### [Halaman]
────────

"Pengecut terbesar adalah pria yang
membangunkan cinta seorang wanita tanpa bermaksud untuk balas mencintainya".
Bob Marley
Kusebut ia
dengan Delima. Sebuah nama yang ingin penulis narasikan sebagai pemilik rasa
cinta. Sesekali perasaan di hatinya seperti kemarau. Ia butuh mata air
untuk mengobati dahaga yang gersang. Delima menganggap cinta sebagai
angin paling risau. Ia datang menembus sukma dan pergi dengan sayap-sayap
kenangan.
Hikayat rasa
berjejer pada beranda hati si gadis bernama Delima. Mencintai tidaklah
mudah, ia perlu belajar mengeja rindu yang terkadang berontak tanpa
jemu. Masa muda merupakaan penciptaan paling elok dari sketsa cinta. Cinta bak
matahari yang hinggap di orbit hati.
Pena ini
hanya untaian rasa dari frasa memori tentang sebuah sajak rasa dari takdir sang
Delima. Kerinduannya pada lelaki yang dicintainya adalah bara yang sulit di
eja, apalagi jika rindu bertepuk sebelah tangan. Hatinya terlalu lemah karena
mengemis rasa yang tak pernah memudar. Rasa sesak yang menyakitakan, selalu
terjaga dalam sirkuit ingatannya.
Semua punya
kisah tentang rasa cinta. Mencintai yang saling berbalas adalah oase paling
indah. Aku ingin menarik benang memori tentang cinta sang Delima yang tak
berbukit. Sebuah rasa yang menumpuk dalam hatinya, tak pernah berbalas dari
lelaki yang dicintainya. Ia mengenal
seorang lelaki yang ia pikir, saat itu
teman laki-lakinya adalah satu-satunya Adam di muka bumi. Rasa kagum,
suka, dan cinta bertumpuk jadi satu. Semua angan Delima hanya tentang dia.
Bayangan wajahnya membangunkan larik paling epik. Ya, itulah rasa pada cinta
pertama bagi sang Delima.
Lelaki itu datang kepada Delima dengan sebuah isarat
rasa, yang ia jabarkan sebagai rasa
cinta. Segala pengorbanan dilakukan Delima sebagai pembuktian atas rasa cinta.
4 tahun mempertahakan makna agar rasa tetap asri. Sebuah kedekatan yang tanpa
komitmen menghadirkan kegundahan yang tak pasti. Bersama tapi samar, saling cinta tapi tak berucap. Hingga
sampai pada pucuk ratapan, sebuah pertemuan dengan orang ketiga.

────────

### [Kutipan Entri]
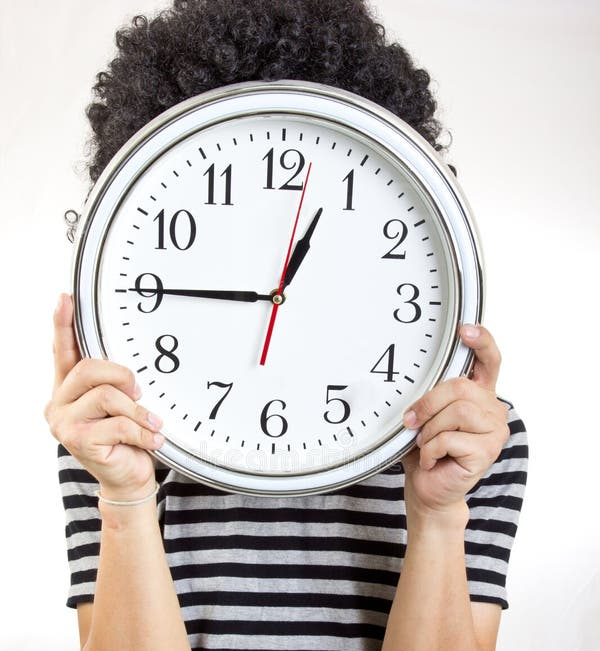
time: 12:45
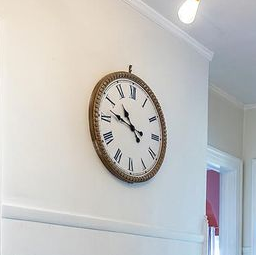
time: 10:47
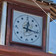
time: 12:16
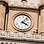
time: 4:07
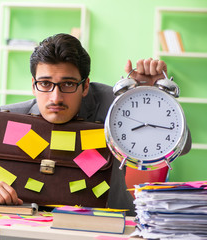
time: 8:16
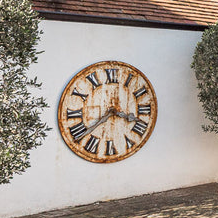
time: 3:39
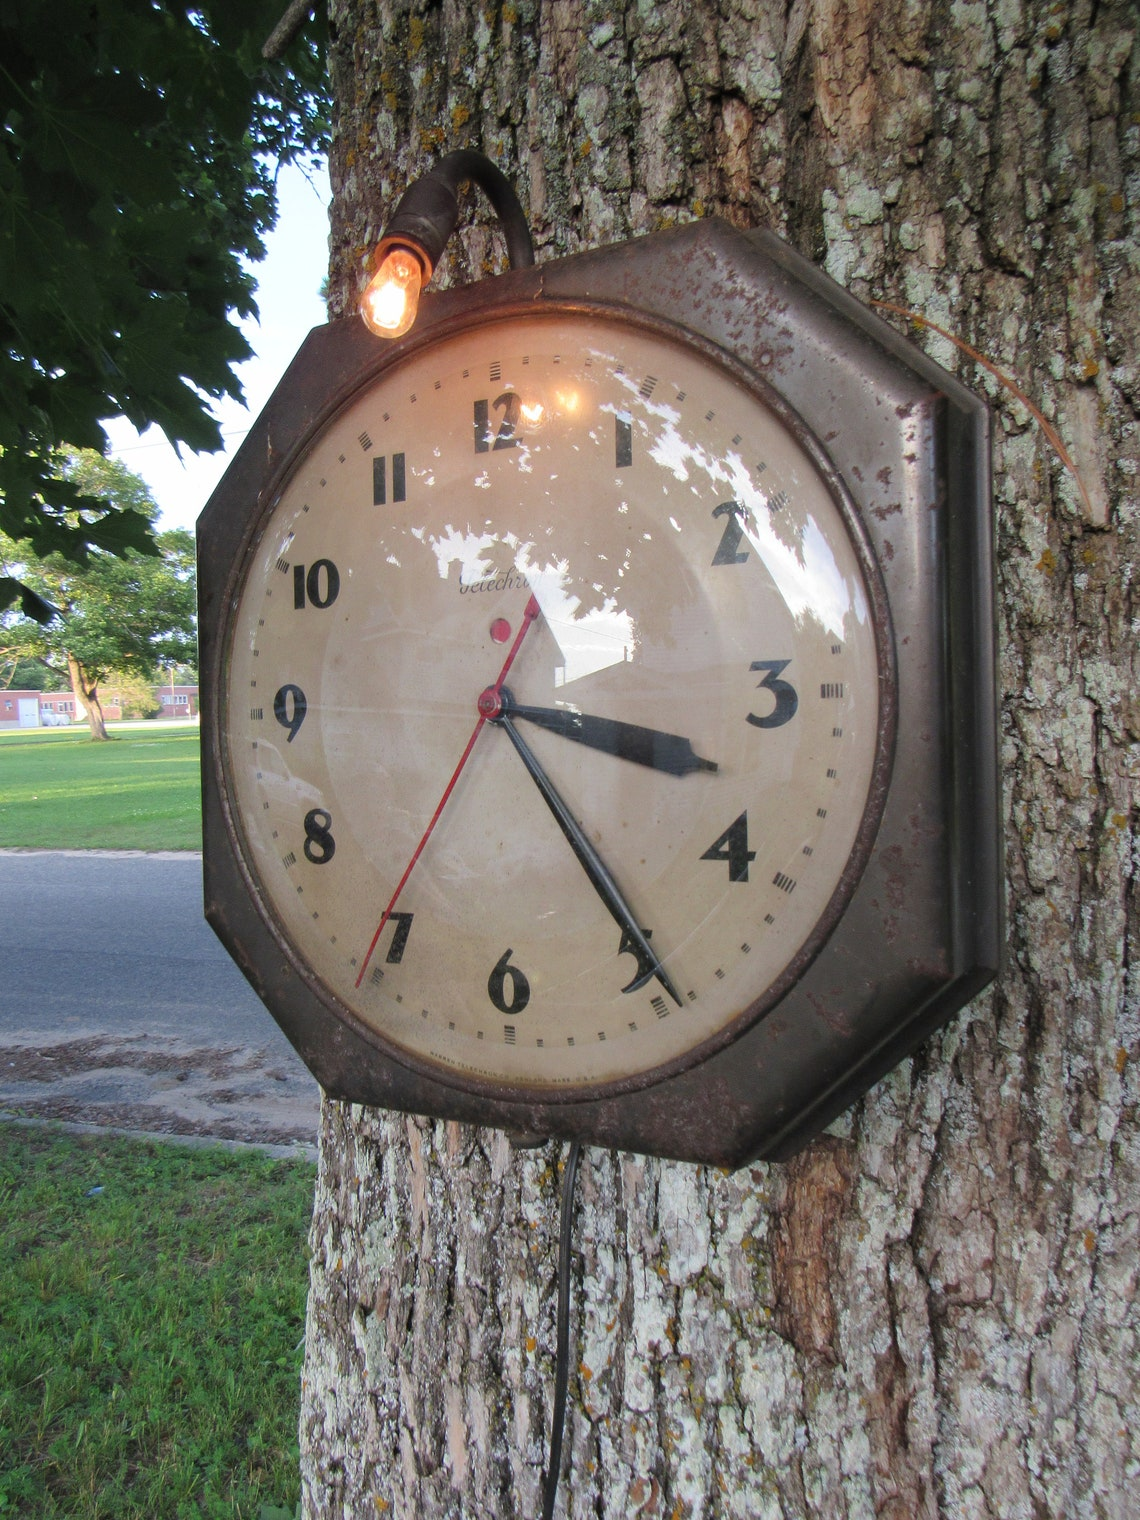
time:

────────

### [Ketentuan Tugas 1]
Alihkan kalimat berikut dari tulisan tentang cinta Delima ke dalam bahasa Inggris: "Mencintai yang saling berbalas adalah oase paling indah."
### [Ketentuan Tugas 2]
Sunting bagian tulisan tentang cinta Delima yang dimulai pada "Bayangan wajahnya membangunkan" dan berakhir pada "atas rasa cinta.". Ganti "pengorbanan" dengan "usaha".
### [Ketentuan Tugas 3]
Sambung tulisan tentang cinta Delima, dimulai tepat setelah kalimat terakhirnya.

### [Jawaban Tugas 1]
Love that is mutually returned is the most beautiful oasis.

### [Jawaban Tugas 2]
Bayangan wajahnya membangunkan larik paling epik. Ya, itulah rasa pada cinta
pertama bagi sang Delima.
Lelaki itu datang kepada Delima dengan sebuah isarat
rasa, yang ia jabarkan sebagai rasa
cinta. Segala usaha dilakukan Delima sebagai pembuktian atas rasa cinta.

### [Jawaban Tugas 3]
Waktu itu, Delima
berkumpul dalam suatu wadah ikatan mahasiswa di Kampusnya. Sebuah organisasi yang kemudian mengadakan pertemuan di Puncak Cigamea. Di
situ Delima seperti dipanah racun paling menusuk. Mendapati orang yang paling di
kaguminya dekat dengan temannya. Derai air mata bercucuran dari mega hitam
kelopak mata sang Delima. Ingin marah tapi tak pasti, ingin teriak tapi tak
berhasrat. Hingga ia berlari dari puncak
dengan kepala paling nanar.
Sepanjang
perjalanan di mobil, Delima tak bisa menyeka air mata yang lupa cara mereda.
Sesak dan sakit di hatinya adalah gelembung rasa paling koyak. Seminggu bahkan
sebulan tak bisa lepas dari rasa cemburu paling buta. Hingga sampai pada pucuk
waktu, takdir mempertemukan Delima dengan cinta sejatinya.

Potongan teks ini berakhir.